La cultura de la victoria sufrió otro golpe cuando el enemigo en la Guerra Fría ya no tenía un carácter racial (occidentales contra orientales) sino ideológico. Los agentes comunistas no eran fácilmente identificables, por lo que los autoproclamados defensores del país pasaron a actuar en forma encubierta. La nueva guerra que definiría el destino del mundo fue fundamentalmente secreta.
La paranoia de la Guerra Fría debilitó la actitud de "hacer un círculo con las carretas" que caracterizó, como en las historias de la conquista del Oeste, la cultura de la victoria original. Engelhard relaciona esta cultura de la sospecha con manifestaciones como el macartismo, la "caza de brujas" protagonizada por el senador Joseph McCarthy de fines de la década del 40 hasta principios de los 50.
Pero, dice Engelhardt, la tumba de la cultura de la victoria fue Vietnam, que dio al traste con la mayoría de las satisfactorias certezas del mito triunfalista.
Los cowboys, aunque en minoría, siempre se las ingeniaban para matar a los indios, pero en esta ocasión la superioridad estadounidense no produjo una victoria en Vietnam. Y en el caso de la masacre de civiles en la aldea de My Lai, ya no fueron los indios sino soldados estadounidenses quienes asesinaron a mujeres y niños indefensos.
Vietnam también hizo difícil "poner las carretas en círculo". Estaban los vietnamitas "buenos" y los "malos", difíciles de distinguir.

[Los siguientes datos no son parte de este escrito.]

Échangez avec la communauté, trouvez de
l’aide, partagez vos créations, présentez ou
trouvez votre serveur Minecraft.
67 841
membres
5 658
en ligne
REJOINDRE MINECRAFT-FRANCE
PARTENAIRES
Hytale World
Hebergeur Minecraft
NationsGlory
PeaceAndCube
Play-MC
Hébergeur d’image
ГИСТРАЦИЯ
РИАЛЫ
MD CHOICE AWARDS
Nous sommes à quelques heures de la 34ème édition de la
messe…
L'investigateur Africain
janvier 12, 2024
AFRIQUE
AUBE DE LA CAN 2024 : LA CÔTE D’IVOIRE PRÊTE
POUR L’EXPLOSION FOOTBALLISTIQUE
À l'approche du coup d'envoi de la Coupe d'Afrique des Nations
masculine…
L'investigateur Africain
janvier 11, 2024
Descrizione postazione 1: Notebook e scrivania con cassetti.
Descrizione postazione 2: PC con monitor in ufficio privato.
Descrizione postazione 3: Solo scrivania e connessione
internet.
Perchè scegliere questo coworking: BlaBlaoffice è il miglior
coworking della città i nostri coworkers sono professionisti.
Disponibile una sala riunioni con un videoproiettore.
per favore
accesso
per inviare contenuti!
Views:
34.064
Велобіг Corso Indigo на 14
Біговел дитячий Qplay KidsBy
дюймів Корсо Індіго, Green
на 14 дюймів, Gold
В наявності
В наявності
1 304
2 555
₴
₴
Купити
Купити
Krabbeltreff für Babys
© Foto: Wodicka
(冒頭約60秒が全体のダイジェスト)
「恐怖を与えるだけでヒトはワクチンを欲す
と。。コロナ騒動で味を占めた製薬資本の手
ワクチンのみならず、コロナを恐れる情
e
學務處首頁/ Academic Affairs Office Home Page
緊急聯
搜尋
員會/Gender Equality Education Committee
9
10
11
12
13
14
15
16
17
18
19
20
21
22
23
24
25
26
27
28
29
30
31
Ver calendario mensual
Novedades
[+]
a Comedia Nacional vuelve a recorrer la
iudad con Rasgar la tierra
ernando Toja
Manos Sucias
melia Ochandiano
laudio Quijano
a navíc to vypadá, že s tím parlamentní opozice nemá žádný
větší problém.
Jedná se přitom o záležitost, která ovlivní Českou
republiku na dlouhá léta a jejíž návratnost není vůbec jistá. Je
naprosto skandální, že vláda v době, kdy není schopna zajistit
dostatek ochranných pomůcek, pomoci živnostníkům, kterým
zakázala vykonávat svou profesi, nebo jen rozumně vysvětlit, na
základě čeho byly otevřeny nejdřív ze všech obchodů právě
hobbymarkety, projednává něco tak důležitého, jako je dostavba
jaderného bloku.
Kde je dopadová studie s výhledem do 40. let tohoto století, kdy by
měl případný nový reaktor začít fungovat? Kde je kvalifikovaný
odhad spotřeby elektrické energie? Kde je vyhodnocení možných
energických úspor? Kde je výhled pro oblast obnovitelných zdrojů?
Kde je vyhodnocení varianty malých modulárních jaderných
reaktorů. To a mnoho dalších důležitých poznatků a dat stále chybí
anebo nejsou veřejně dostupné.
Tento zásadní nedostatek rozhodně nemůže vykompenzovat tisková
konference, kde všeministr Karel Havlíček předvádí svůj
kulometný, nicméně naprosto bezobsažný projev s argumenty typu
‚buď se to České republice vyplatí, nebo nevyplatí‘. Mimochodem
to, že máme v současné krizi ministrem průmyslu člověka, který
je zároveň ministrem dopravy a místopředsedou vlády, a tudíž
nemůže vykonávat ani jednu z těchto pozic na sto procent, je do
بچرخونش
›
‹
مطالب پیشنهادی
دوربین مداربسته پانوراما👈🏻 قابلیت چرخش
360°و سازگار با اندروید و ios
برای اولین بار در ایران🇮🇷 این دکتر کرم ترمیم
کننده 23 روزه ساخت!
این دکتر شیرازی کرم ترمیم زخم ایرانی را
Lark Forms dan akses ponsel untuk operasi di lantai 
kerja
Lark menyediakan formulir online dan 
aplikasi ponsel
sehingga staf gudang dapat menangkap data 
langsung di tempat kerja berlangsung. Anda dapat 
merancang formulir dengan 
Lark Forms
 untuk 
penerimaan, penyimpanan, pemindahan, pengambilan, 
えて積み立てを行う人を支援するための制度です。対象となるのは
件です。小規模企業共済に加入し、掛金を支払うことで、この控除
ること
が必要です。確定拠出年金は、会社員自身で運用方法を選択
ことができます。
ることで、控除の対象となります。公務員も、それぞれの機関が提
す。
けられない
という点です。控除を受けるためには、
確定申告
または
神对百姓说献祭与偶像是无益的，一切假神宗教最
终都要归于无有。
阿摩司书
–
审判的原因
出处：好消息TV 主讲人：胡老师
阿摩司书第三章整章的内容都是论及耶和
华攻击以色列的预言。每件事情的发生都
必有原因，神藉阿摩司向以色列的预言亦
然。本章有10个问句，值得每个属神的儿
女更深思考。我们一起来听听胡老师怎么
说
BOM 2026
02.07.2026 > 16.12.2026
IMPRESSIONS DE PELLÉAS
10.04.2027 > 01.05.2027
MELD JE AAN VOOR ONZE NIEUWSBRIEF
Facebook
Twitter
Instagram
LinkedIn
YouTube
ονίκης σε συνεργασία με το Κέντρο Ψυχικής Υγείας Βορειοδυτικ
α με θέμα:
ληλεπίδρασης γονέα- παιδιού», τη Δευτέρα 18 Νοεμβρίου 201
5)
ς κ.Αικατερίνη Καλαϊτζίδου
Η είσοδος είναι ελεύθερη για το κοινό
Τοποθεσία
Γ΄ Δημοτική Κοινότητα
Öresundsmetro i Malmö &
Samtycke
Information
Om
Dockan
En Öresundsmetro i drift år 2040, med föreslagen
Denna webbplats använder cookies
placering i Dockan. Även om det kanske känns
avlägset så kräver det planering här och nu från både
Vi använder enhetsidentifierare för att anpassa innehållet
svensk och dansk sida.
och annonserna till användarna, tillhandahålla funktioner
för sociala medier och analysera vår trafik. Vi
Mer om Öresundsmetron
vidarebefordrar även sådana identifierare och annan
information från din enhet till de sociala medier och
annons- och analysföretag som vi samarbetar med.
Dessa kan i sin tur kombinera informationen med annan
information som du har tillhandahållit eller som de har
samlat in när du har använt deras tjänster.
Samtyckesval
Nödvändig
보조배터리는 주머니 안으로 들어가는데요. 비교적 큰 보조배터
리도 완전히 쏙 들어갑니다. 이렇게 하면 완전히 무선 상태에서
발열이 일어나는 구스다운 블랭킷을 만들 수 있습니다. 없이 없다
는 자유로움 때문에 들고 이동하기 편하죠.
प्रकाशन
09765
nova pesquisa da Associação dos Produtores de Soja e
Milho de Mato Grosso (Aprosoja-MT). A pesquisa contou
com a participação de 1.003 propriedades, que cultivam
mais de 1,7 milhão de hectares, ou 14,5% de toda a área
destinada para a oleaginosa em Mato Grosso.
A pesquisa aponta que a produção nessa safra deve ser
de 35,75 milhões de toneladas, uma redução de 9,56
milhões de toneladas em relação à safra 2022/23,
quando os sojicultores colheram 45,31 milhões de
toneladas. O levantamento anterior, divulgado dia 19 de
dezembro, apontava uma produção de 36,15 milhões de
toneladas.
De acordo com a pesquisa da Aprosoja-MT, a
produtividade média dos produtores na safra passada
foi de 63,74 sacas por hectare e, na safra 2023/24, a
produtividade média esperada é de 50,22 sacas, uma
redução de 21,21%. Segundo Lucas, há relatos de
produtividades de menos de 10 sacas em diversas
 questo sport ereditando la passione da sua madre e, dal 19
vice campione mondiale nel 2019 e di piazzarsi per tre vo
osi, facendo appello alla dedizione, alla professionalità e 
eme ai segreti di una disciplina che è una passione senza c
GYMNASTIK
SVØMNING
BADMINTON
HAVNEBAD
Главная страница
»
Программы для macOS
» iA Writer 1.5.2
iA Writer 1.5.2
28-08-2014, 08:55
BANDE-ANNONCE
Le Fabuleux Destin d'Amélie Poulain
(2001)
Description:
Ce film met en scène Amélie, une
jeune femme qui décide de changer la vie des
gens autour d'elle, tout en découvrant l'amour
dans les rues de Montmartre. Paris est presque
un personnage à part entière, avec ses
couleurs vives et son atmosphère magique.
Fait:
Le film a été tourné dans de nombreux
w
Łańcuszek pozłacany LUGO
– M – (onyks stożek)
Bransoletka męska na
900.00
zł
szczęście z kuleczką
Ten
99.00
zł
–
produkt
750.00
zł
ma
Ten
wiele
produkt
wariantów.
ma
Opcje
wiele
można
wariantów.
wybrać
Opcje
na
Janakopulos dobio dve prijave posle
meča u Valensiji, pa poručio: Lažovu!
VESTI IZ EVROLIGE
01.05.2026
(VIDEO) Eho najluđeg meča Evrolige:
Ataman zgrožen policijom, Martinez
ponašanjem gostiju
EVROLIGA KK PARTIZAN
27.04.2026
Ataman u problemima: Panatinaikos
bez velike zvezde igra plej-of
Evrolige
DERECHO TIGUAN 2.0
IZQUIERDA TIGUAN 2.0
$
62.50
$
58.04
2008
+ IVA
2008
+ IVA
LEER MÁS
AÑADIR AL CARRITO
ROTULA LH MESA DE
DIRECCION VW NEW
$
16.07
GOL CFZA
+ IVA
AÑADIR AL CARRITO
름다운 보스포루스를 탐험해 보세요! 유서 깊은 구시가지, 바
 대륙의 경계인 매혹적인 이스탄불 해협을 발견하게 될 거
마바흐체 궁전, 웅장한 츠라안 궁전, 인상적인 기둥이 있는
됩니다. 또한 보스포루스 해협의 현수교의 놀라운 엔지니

Y, en el frente interno, muchos jóvenes blancos de clase media parecían simpatizar con el enemigo.
A medida que las siempre crecientes bajas de los vietnamitas no produjeron una victoria, el mito de la invencibilidad quedó herido de muerte.
Los años posteriores a la guerra fueron testigos de varios cambios en la cultura popular. Hubo intentos explícitos de actualizar y revivir el mito triunfalista. La serie de películas de "Rambo" fueron un ejemplo.
Pero, de manera creciente, el espectáculo reemplazó a un sentido de identidad coherente. El soldado estadounidense ya no combatía a los japoneses, sino, por ejemplo, a una organización terrorista llamada Cobra, ideológicamente vacía y racialmente indistinta.
El verdadero "héroe americano" sólo podía ser distinguido de su némesis leyendo el texto en la cubierta de la caja de juguetes.
Este énfasis del espectáculo sobre la historia, argumenta Engelhardt, fue trasladado a la guerra. Un ejemplo fue la versión "especial para la televisión" de la aparentemente "quirúrgica" y no sangrienta primera guerra del Golfo Pérsico en 1991.
El relato del autor sobre los hechos hasta mediados de los años 90 mantiene la agudeza de la versión original. Pero los lectores estarán especialmente interesados en su visión sobre los últimos seis años.
En definitiva, los atentados de 2001 son los que volvieron supuestamente irrelevante el mito triunfalista. Muchos, tanto a la derecha o la izquierda del espectro político, afirmaron que los ataques harían posible resucitar la cultura de la victoria y volver a la época dorada de 1941.
Engelhardt no está de acuerdo. Sus referencias a la "presidencia estilo cowboy" de Bush, tan comunes, toman un nuevo sentido a través de su exploración del tema de vaqueros e indios a lo largo del libro.
También menciona en su nuevo epílogo la corta vida del resurgimiento de la cultura de la victoria luego del 11 de septiembre. Afirma que la aparición y expansión de medios de prensa crecientemente "omnívoros" vuelven imposible cualquier intento de mantener ese esquema mental.
En este punto, Engelhardt desafía a la "sabiduría convencional" según la cual el patriotismo estadounidense "aplastado" por el torpe manejo de Bush de la guerra en Iraq. Según el autor, incluso una campaña militar triunfante hubiera sido incapaz de revertir la disolución del mito triunfalista que se ha verificado durante los últimos 60 años.
La queja que pueden tener los lectores es que el tratamiento de la cultura de la victoria luego del 11 de septiembre de 2001, que amerita un libro en sí mismo, no recibe suficiente atención. Aunque se coincida con Engelhardt sobre la imposibilidad de generar un nuevo triunfalismo, el tema merece una discusión más profunda.